ECBC: Gone like snow on the water

A lot of people who ought to know better have been whistling past the graveyard in response to the Harper government’s plan to scrap Enterprise Cape Breton Corporation and assign responsibility for federal development assistance to the remote and largely indifferent Atlantic Canada Opportunities Agency.

Make no mistake: this marks the end of a direct federal pipeline Cape Breton has enjoyed since the Donald Commission Report in the Pearson Administration. Anyone who claims it’s not grim news for the island is either naive or disingenuous.

Rob MooreACOA minister Rob Moore managed the spin with adroitness we have rarely seen from the Harper government. He swathed his devastating announcement in treacle. Everything will be “business as usual.” No office will close. No civil servant will lose her job, or see pay reduced, or lose seniority or benefits. It’s merely a cosmetic change, intended only to bring greater accountability and a more congenial administrative model to the operation. Federal money will continue to flow.

Bullfeathers.

This is the first step in the elimination of directed assistance to Cape Breton. Future federal budgets will have no line item for the island. Reducing or eliminating economic aid here will be child’s play. No future journalist, academic, or politician will enjoy the access to information or forensic skills needed to figure out how much of ACOA’s money is spent here versus the South Shore, the Miramichi, or the Northern Peninsula.

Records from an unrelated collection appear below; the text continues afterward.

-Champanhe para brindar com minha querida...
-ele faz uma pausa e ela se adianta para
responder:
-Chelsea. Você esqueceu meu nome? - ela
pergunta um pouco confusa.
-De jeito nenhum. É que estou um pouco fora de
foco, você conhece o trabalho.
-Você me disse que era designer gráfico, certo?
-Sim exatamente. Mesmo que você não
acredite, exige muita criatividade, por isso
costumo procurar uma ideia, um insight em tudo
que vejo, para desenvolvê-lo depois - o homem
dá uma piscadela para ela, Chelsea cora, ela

Without a separate line item for Cape Breton Island, the money will evaporate faster than shine on a hot August evening in N-Dub.

After the billions spent nursing Cape Breton’s moribund steel and coal industries, you may well think that’s a good thing. Fine. But any honest accounting of federal spending in Ontario, Quebec, Alberta, and B.C. would show a fiscal playing field tipped sharply westward from the Maritimes.

The sad thing was to see the the parade of whipsawed Cape Bretoners who rushed to reassure the populace that all was well. The Mayors of CBRM and Port Hawkesbury, pundits from Cape Breton University, and a former head of ECBC may all have had plausible strategic reasons for not railing against the inevitable. But couldn’t they have held their tongues instead of lending Harper’s loathsome spin doctors a helping hand?